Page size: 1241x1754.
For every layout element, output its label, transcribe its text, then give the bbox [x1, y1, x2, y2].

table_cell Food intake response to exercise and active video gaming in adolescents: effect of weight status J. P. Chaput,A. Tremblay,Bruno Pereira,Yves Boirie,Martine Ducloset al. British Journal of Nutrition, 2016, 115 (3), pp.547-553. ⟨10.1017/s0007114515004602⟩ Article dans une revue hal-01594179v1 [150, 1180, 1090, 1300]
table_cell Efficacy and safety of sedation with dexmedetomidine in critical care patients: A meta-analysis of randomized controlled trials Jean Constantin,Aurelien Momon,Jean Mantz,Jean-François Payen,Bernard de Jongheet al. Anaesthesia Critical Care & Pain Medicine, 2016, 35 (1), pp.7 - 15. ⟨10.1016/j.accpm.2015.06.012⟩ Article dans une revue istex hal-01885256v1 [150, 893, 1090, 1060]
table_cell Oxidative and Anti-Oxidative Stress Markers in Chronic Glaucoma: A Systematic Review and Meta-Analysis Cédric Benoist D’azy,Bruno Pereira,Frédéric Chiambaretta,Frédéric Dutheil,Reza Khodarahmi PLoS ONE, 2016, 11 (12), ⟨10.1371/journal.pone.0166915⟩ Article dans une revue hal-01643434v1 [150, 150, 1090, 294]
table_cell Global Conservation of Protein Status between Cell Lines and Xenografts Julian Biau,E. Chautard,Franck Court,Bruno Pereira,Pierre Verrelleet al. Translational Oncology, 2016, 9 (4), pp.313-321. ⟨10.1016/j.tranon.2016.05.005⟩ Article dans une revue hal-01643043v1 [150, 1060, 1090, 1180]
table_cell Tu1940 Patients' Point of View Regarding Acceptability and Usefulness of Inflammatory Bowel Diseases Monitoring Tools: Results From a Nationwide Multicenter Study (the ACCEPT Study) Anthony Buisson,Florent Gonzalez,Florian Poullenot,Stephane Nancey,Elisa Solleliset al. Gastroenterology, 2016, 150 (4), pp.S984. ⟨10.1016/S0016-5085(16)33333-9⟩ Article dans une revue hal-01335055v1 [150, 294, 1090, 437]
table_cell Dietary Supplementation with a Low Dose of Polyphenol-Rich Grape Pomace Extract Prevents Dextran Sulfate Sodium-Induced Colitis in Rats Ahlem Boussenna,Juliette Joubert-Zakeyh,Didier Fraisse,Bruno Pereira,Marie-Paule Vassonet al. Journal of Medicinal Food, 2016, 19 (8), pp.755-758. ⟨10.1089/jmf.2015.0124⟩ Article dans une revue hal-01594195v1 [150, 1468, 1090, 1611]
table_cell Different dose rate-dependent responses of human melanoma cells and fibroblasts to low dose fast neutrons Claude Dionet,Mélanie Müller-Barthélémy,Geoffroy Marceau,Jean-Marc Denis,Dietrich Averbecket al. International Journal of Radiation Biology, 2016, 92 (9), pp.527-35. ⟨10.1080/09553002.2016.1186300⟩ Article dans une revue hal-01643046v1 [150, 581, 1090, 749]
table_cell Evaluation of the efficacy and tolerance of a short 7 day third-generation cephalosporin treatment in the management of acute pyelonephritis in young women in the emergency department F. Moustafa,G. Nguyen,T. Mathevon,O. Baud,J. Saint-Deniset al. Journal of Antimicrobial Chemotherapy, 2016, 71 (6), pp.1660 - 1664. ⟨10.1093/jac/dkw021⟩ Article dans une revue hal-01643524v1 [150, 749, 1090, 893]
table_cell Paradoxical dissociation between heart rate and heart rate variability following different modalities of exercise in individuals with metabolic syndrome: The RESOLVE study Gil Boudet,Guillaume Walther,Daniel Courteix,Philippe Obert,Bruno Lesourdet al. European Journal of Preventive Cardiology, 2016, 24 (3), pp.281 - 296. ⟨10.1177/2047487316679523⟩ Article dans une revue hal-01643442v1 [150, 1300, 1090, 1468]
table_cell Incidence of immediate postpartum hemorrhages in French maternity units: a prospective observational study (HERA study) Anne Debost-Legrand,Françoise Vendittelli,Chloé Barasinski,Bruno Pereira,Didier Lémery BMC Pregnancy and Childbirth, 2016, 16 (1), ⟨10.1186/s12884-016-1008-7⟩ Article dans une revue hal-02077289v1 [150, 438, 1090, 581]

▶ [Problem description] Scan the material above for the string "Jean" and report each line where you find it.

▶ [Solution to this problem]
table_cell Efficacy and safety of sedation with dexmedetomidine in critical care patients: A meta-analysis of randomized controlled trials Jean Constantin,Aurelien Momon,Jean Mantz,Jean-François Payen,Bernard de Jongheet al. Anaesthesia Critical Care & Pain Medicine, 2016, 35 (1), pp.7 - 15. ⟨10.1016/j.accpm.2015.06.012⟩ Article dans une revue istex hal-01885256v1 [150, 893, 1090, 1060]
table_cell Different dose rate-dependent responses of human melanoma cells and fibroblasts to low dose fast neutrons Claude Dionet,Mélanie Müller-Barthélémy,Geoffroy Marceau,Jean-Marc Denis,Dietrich Averbecket al. International Journal of Radiation Biology, 2016, 92 (9), pp.527-35. ⟨10.1080/09553002.2016.1186300⟩ Article dans une revue hal-01643046v1 [150, 581, 1090, 749]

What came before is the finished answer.